Dass Teile des Kuratoriums jetzt eine Gastprofessur in Hamburg antraten, ist ein weiterer Skandal, der den Mahnenden zeigt, dass es konsequenzlos bleibt, wenn Antisemitismus eine Bühne bereitet wird. Das ist kein Anfang eines Dialogs, sondern der nächste Akt in diesem Stück deutscher Antisemitismusgeschichte.

Der israelbezogene Antisemitismus will Israel von der Landkarte löschen. Dafür wird das Land delegitimiert und dämonisiert. Der Apartheid-Vorwurf spielt hier eine wichtige Rolle.
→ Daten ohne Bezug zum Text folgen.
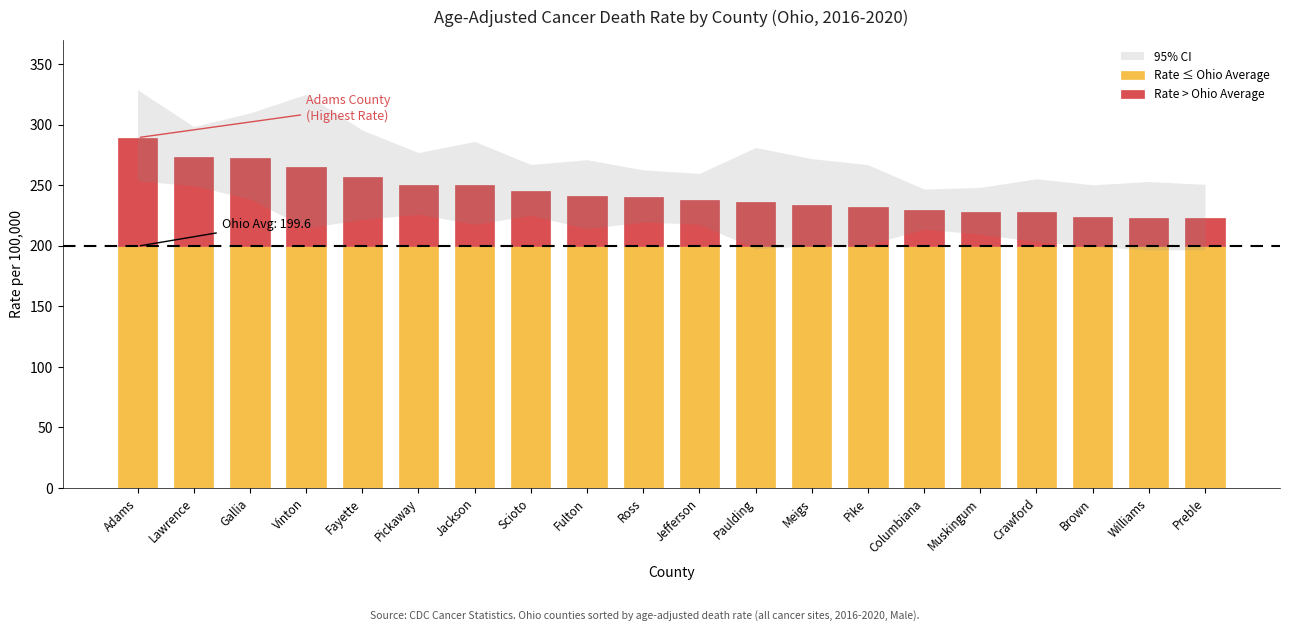

What is the total value across all series at Brown?

223.8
Vor allem auch, weil man sich hier zusammen mit namhaften NGOs auf der Seite der Guten wähnt, und im Kampf gegen das Böse. Das gezeichnete Feindbild stiftet also auch ein Selbstbild. Antisemitismus ist sinn- und gemeinschaftsstiftend – das war er schon immer. Antisemit*innen hielten sich jeher für die Guten.

Wir tun gut daran, diesen Apartheid-Vorwurf nicht nur zu kontern, sondern auch seine Funktion zu diskutieren. Und Strategien zu finden, wie wir ihm begegnen – sowohl in öffentlichen Debatten als auch in unserer Arbeit.
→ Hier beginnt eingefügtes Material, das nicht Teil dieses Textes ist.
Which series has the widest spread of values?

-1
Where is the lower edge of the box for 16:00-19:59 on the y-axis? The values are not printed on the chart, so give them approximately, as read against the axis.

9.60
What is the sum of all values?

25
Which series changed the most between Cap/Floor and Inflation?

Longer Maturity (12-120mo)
Die diesjährige Kampagne der Aktionswochen gegen Antisemitismus betont, dass sich Israelhass und Judenhass nicht trennen lassen! Die Trennung ist falsch und sie ist fatal. Sie ist falsch, weil Israelhass immer auch Judenhass ist. Israel wird gesagt, Juden und Jüdinnen sind gemeint. Die Wörter „Israel” und „Zionisten” sind vielfach zum antisemitischen Code verkommen. Und die Trennung ist fatal, weil sie suggeriert, es gäbe einen guten und einen schlechten Antisemitismus, jedenfalles einen, der noch zumutbar sein soll. Aber israelbezogener Antisemitismus ist keine Lappalie. Er hat Folgen und Nebenwirkungen für Jüdinnen*Juden hier vor Ort. Sicher: Die Trennung erfüllt einen Zweck, nämlich Antisemitismusvorwürfe pauschal abzuwehren. An der documenta sieht man das gut. Stoppen wir gemeinsam jeden Antisemitismus.